***** Input *****

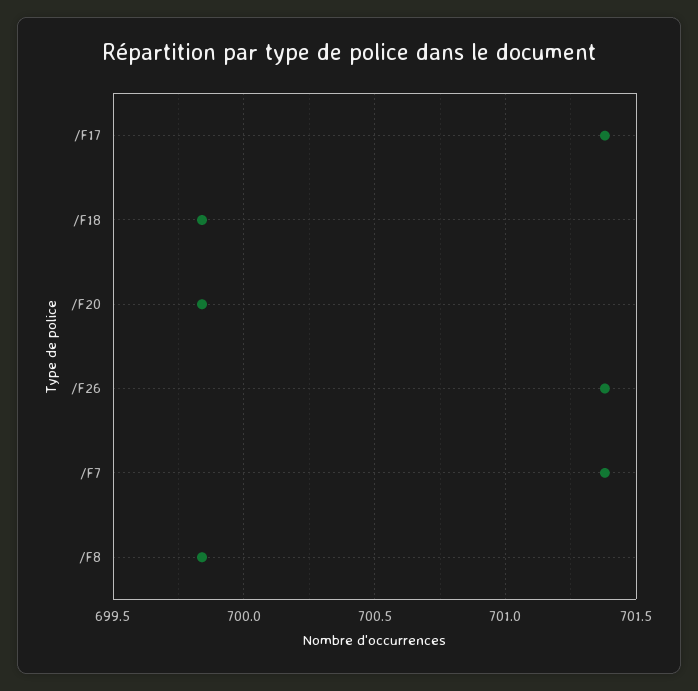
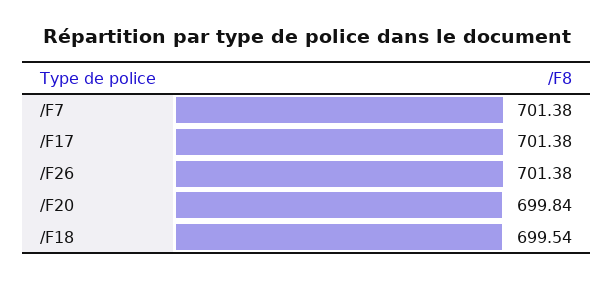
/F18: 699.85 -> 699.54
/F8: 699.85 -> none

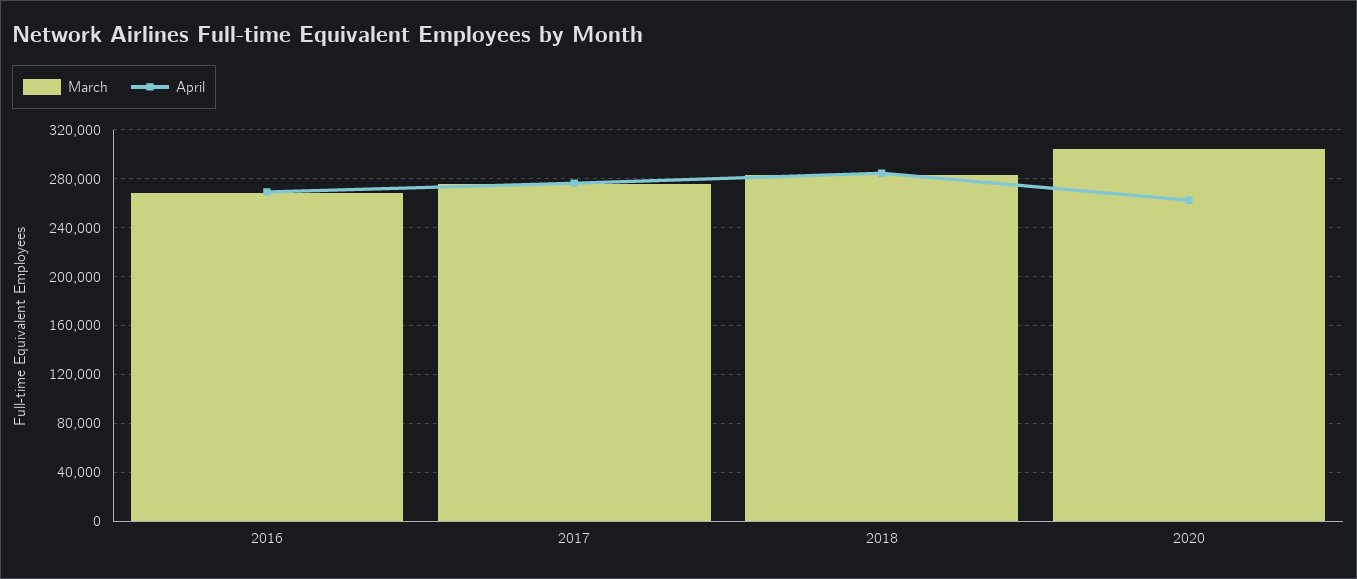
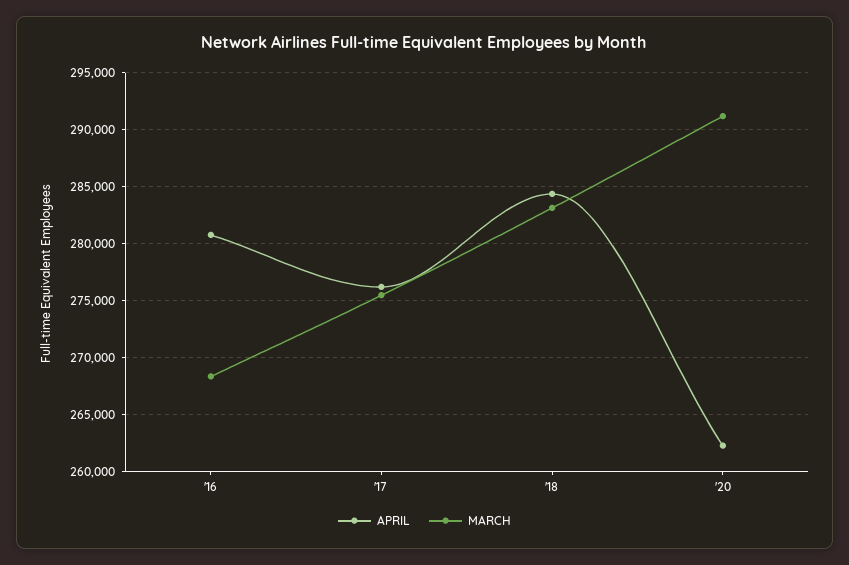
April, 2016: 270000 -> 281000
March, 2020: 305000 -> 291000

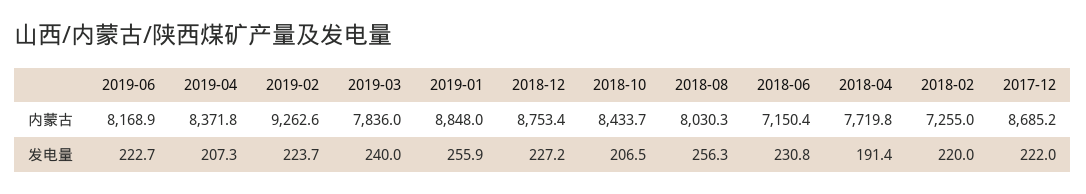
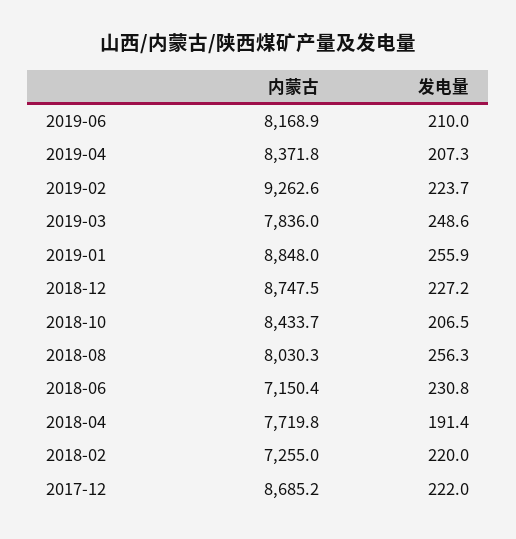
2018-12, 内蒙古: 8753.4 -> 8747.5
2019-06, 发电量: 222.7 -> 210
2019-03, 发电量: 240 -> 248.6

*****

Exercise | Copy the records exactly. Skip the pictures.

Solution for this exercise |
/F18: 699.85 -> 699.54
/F8: 699.85 -> none

April, 2016: 270000 -> 281000
March, 2020: 305000 -> 291000

2018-12, 内蒙古: 8753.4 -> 8747.5
2019-06, 发电量: 222.7 -> 210
2019-03, 发电量: 240 -> 248.6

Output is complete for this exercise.